米Uberのダラ・コスロシャヒ最高経営責任者(CEO)は6月3日、都内で記者会見し、「(全面解禁されれば)日本のライドシェア市場はいずれ世界トップ10に入ると確信している」と述べる一方、日本版ライドシェア(=自家用車活用事業)については、タクシー会社に実施主体を限定していることや稼働できる時間帯や地域が限られていることなどを、「運用が複雑。(制限を)撤廃を検討すべきだ」と訴えた。そしてコスロシャヒCEOは同日の夕刻、デジタル庁を訪問し、規制改革などを担当する河野太郎大臣と非公開で会談し、ライドシェアの全面解禁について意見を交換したとみられる。
コスロシャヒCEOの来日のタイミングは、岸田文雄・内閣総理大臣が国土交通大臣などに指示して、タクシー事業者にライドシェアの実施主体を限定を解除するための論点整理を5月中に規制改革推進会議に提出させ、6月に閣議決定する骨太の方針にライドシェア解禁を盛り込み、そして秋の臨時国会にライドシェア新法を上程するなど、全面解禁に向けて舵を切ろうとしている真っ只中のタイミングである。
本紙前々号の本欄で、「解禁派3人組の軌を一にしたライドシェアに関する言動は、(略)利権を見越した組織、団体による大きな推進圧力がその背景」と問題提起し、その推進圧力が”ライドシェア大国“であるアメリカに他ならないことを、今回の非公開会談が裏付けているかのようである。
アメリカVSニッポンの関係は、戦勝国VS敗戦国による“占領統治”は言い過ぎとしても、色濃く当時の成り行きが継続しているのは周知の事実。沖縄における在日米軍の過大な存在をはじめ、首都東京の広大な空域の管制権を在日米軍が掌握している”横田空域“の存在による、日本の自衛隊機から民間航空機まで在日米軍の許可無しには飛行できないという、首都上空の管制権=国家主権を揺るがす問題まで散見されるのが実態である。「米国がくしゃみをしたら日本が風邪をひく」と日本経済が揶揄されたが、政治的にも制度政策立案の段階でアメリカ政権中枢の意向が色濃く反映されて来たと言われる。日本の戦後史を振り返る時、安全保障と国家統治は、占領時からの延長線上でアメリカ頼みが根強く存在、継続されているといえる。
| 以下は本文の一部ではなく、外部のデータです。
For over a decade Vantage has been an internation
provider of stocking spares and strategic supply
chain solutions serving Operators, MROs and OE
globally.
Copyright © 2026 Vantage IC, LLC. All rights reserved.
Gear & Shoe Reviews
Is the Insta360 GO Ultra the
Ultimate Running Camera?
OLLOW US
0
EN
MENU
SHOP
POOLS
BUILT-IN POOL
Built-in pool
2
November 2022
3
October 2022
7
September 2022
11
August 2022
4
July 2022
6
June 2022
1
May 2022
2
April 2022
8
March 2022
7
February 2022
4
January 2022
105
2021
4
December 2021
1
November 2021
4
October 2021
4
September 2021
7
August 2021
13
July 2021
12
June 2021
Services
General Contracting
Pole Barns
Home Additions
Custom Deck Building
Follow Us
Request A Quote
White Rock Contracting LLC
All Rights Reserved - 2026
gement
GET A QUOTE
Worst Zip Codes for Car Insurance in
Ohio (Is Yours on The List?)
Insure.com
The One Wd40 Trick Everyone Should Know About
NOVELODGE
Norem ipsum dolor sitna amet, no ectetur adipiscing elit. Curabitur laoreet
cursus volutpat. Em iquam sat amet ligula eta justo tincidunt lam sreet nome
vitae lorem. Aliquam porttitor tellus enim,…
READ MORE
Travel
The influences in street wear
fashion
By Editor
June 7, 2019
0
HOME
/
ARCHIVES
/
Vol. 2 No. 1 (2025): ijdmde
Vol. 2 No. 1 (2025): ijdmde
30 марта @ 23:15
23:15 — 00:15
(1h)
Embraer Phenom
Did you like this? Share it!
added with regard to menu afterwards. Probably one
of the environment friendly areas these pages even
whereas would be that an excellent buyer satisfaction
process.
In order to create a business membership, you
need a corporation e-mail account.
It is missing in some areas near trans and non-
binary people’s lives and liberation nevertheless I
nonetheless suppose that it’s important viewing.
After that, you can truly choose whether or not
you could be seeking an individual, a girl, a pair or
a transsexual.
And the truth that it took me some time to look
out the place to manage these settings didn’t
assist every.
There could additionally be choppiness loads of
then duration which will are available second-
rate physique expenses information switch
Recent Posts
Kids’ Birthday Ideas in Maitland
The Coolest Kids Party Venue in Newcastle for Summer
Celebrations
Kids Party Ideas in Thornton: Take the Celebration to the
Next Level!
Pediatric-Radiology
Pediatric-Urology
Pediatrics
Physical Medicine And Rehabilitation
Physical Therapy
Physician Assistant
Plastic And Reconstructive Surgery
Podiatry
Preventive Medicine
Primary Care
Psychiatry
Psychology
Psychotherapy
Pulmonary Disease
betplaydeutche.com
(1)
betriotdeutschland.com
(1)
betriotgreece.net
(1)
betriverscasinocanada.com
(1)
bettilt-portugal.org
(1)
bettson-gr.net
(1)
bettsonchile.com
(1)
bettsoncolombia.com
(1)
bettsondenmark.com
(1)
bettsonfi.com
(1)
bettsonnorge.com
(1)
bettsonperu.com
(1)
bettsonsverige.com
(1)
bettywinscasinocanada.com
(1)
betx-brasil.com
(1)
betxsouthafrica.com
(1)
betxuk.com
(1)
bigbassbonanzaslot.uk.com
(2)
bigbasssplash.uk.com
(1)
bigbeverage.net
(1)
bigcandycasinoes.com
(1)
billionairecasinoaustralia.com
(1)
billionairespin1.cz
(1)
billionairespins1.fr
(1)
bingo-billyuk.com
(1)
岸田総理や自民党の茂木敏充幹事長らも解禁派3人組と軌を一にしていることは、アメリカの政権中枢の意向に政権与党の自民党が忖度している、というのが、このところのライドシェア解禁を巡る狂騒ぶりを表しているといえまいか。既にタクシー不足は、回復傾向を示している。引き続きライドシェア全面解禁の断固阻止に細心の警戒を怠ってはならない。